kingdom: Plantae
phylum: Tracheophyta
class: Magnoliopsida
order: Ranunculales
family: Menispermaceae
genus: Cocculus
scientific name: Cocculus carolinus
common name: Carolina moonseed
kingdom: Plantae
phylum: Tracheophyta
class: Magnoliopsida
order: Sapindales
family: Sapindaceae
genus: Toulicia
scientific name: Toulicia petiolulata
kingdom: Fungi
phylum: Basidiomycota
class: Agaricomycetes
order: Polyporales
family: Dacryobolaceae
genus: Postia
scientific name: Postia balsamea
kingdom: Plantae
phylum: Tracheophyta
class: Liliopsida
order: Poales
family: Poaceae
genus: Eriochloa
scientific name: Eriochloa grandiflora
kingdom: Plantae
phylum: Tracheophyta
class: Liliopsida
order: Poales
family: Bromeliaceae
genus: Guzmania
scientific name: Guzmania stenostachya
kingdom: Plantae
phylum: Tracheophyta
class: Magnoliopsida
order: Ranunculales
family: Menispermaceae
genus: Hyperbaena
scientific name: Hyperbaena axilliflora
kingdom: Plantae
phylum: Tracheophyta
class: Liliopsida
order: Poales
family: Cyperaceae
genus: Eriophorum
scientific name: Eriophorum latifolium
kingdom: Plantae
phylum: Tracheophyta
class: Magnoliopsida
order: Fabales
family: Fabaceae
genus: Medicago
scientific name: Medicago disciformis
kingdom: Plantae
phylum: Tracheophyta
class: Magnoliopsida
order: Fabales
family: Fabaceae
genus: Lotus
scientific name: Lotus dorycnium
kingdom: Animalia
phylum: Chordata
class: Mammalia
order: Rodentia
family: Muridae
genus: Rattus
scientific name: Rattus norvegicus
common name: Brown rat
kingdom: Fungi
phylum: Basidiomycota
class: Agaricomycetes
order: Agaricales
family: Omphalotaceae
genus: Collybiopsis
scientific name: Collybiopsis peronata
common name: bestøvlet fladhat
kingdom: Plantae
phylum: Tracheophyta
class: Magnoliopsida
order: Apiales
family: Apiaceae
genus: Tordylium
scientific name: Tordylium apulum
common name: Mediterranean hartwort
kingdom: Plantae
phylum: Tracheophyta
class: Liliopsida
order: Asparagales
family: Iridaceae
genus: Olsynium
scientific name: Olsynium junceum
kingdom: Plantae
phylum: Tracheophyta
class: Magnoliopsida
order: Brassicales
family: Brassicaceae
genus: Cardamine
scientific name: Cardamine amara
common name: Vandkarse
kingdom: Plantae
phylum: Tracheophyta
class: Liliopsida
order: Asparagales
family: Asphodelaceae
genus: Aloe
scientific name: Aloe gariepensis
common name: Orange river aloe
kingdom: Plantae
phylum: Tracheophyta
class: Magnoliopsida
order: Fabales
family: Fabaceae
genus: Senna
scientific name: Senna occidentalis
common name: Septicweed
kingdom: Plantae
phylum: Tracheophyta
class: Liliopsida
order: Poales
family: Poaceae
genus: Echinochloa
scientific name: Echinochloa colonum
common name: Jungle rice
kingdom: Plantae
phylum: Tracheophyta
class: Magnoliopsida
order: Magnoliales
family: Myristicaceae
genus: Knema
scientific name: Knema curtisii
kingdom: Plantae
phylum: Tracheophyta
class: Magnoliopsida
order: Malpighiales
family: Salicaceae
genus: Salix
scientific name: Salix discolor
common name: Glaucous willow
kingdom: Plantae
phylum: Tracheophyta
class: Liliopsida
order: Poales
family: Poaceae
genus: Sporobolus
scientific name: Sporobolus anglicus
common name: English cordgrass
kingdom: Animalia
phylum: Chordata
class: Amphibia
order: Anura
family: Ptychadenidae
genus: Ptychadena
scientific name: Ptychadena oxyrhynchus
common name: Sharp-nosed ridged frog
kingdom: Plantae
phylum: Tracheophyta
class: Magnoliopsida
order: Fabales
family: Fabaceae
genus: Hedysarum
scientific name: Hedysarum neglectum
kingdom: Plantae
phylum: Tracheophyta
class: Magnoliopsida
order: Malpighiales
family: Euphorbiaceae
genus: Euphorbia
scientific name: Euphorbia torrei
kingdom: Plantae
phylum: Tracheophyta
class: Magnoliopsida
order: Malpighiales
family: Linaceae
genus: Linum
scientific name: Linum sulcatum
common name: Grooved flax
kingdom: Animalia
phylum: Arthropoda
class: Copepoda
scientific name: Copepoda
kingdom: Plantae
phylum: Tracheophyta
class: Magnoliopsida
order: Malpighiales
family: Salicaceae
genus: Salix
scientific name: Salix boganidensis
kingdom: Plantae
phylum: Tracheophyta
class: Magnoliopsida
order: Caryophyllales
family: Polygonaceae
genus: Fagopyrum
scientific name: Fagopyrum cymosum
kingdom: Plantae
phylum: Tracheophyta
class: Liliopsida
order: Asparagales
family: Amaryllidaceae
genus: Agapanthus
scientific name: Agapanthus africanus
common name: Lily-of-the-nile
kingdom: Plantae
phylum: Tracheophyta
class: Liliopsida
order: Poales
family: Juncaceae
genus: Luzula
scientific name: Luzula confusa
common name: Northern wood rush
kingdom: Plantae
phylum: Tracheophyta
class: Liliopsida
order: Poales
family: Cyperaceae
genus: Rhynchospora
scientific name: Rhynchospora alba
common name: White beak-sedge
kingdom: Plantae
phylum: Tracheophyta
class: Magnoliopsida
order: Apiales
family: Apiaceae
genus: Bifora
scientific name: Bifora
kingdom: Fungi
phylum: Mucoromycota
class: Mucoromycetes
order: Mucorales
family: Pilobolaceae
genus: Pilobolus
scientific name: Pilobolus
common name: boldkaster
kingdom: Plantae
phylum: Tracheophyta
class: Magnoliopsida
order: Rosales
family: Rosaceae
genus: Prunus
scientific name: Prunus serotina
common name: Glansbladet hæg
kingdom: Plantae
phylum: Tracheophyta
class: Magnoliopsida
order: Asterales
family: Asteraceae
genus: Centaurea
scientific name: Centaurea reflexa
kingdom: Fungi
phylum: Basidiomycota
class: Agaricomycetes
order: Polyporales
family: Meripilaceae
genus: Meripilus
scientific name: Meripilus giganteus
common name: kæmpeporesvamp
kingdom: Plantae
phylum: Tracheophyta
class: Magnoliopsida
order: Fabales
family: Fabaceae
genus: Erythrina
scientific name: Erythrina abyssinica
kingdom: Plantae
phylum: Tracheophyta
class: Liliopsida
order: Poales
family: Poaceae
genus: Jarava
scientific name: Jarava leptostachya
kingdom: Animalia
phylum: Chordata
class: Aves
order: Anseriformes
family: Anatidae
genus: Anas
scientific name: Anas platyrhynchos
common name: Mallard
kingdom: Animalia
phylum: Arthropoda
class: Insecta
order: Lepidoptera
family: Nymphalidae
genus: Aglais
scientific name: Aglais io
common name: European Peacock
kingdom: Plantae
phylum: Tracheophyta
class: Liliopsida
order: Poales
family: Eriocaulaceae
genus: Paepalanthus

━━━━━━━━━━━━━━━━━━━━━━━━━━━━━━

Given task: Copy out the part of the material that opens with the line containing "family: Ptychadenidae" and closes with the line containing "family: Euphorbiaceae", keeping each line the same.

Response to this task:
family: Ptychadenidae
genus: Ptychadena
scientific name: Ptychadena oxyrhynchus
common name: Sharp-nosed ridged frog
kingdom: Plantae
phylum: Tracheophyta
class: Magnoliopsida
order: Fabales
family: Fabaceae
genus: Hedysarum
scientific name: Hedysarum neglectum
kingdom: Plantae
phylum: Tracheophyta
class: Magnoliopsida
order: Malpighiales
family: Euphorbiaceae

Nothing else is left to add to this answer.